Not all facility operators can afford to purchase new equipment, but everyone can benefit from a few commonsense tips to improve their dryers' energy-efficiency. "The first thing we always tell people -- whether you have an old dryer you're trying to make more efficient or a new dryer -- is to maintain your equipment," says Regan. "And I don't mean maintain as in tighten the screws or lubricate the bearings. I mean cleaning the machine. Lint buildup causes mis-ignition and reduces airflow." It is recommended that facility operators clean their dryers' lint screens daily and their exhaust vents once a month, "otherwise the air can't flow as much as it needs to," says Shady.
Ensuring sufficient make-up, or intake, air is just as critical to efficient dryer operation. A simple rule of thumb: at each intake vent opening, dedicate one square inch of surface area for every 1,000 BTUs produced by the dryer (for example, if the dryer pumps out 100,000 BTUs, then provide at least a 10-by-10-inch, or 100-square-inch, intake vent opening). "Make sure you have good air coming in, especially for anything that runs on gas," says Shady. "As many as 50 percent of installations don't have good air, which means they're not getting enough heat in their dryers and they're wasting gas."

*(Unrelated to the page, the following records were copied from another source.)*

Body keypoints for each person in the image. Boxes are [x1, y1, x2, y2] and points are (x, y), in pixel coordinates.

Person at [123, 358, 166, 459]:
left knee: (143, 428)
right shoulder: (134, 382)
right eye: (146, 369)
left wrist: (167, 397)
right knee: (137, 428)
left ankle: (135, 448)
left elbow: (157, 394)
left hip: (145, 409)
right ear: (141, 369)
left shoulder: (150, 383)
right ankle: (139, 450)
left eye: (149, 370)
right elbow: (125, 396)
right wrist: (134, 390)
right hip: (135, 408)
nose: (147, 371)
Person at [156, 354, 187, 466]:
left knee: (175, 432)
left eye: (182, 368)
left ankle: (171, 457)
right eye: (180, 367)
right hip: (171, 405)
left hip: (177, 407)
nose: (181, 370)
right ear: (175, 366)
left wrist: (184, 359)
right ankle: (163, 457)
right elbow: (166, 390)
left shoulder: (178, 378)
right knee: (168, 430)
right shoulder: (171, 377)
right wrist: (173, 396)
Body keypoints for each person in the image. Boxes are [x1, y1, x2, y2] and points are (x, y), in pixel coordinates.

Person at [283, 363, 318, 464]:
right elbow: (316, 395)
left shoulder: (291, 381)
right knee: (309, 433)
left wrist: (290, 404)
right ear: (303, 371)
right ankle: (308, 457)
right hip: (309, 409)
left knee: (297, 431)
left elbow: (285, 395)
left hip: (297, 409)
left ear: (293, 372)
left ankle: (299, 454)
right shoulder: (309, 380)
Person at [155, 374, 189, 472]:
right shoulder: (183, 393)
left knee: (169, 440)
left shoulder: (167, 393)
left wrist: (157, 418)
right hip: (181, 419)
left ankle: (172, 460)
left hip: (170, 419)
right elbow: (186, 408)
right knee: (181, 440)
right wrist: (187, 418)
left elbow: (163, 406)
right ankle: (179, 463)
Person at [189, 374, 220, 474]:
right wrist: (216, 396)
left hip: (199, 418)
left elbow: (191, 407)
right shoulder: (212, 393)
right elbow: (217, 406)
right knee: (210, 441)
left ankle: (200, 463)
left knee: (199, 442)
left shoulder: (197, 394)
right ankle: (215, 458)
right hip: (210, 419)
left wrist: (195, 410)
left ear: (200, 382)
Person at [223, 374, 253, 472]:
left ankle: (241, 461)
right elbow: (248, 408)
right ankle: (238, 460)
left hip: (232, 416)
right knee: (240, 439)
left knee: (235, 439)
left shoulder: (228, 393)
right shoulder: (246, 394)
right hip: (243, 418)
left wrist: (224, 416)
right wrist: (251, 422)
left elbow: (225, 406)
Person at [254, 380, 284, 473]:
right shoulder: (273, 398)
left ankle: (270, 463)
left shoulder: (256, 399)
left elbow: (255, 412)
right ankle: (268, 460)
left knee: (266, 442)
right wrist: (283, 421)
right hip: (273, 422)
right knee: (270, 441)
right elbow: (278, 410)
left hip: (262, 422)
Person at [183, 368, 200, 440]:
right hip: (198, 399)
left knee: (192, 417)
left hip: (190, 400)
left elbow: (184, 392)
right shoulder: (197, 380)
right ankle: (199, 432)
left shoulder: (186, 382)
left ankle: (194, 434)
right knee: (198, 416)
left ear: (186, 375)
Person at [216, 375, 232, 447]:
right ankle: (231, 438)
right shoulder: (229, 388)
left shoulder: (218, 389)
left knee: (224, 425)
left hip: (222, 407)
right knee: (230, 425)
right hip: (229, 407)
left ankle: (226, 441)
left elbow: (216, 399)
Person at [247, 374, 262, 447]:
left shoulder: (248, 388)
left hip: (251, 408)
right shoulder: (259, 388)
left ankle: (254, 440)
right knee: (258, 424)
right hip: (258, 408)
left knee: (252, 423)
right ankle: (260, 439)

Dryers are designed to actually pull -- not push -- air through their cylinders. Strategically placed fans near the bottom of tumbler cylinders pull hot air through the chamber. That said, facility operators should be aware that insufficient make-up air also allows for the buildup of backpressure, which prevents a dryer from exhausting excess heat. "If you don't have sufficient make-up air, your dryer won't cycle properly," says Regan. "The dryer will run, but its safety features will prevent the heat from coming on. This usually extends your drying time, and even though the heat won't come on, you're still using electricity."
Providing make-up air is as easy as cutting a hole in a wall above a dryer, although Karn suggests using plastic or metal rigid-mount venting rather than collapsible pipes. In addition, Jorgensen recommends dedicating a non-conditioned or outside air source to accommodate make-up dryer air needs. "If at all possible, if space allows, enclose your tumblers," he says. "When I walk in some facilities and they're using room air -- which, of course, in the summer is cooled and in the winter is heated -- they're using conditioned air that they're paying for. Where I come from, that's called double jeopardy. Make-up air is going to take the path of least resistance. The dryer will take air from wherever it can get it."
Perhaps the simplest but most often overlooked method to improve a laundry operation's efficiency involves a little bit of common sense, and a little bit of foresight. "Generally, you should size your dryer about 50 percent larger than your washer-extractor," suggests Jorgensen, lest dreaded bottlenecks bring your laundry operations -- and energy savings -- to a screeching halt. "That's almost like having a backhoe digging in your yard the same day the concrete guy shows up to put in your foundation. You can't have that kind of tripping over each other in your laundry operation, especially in an around-the-clock facility."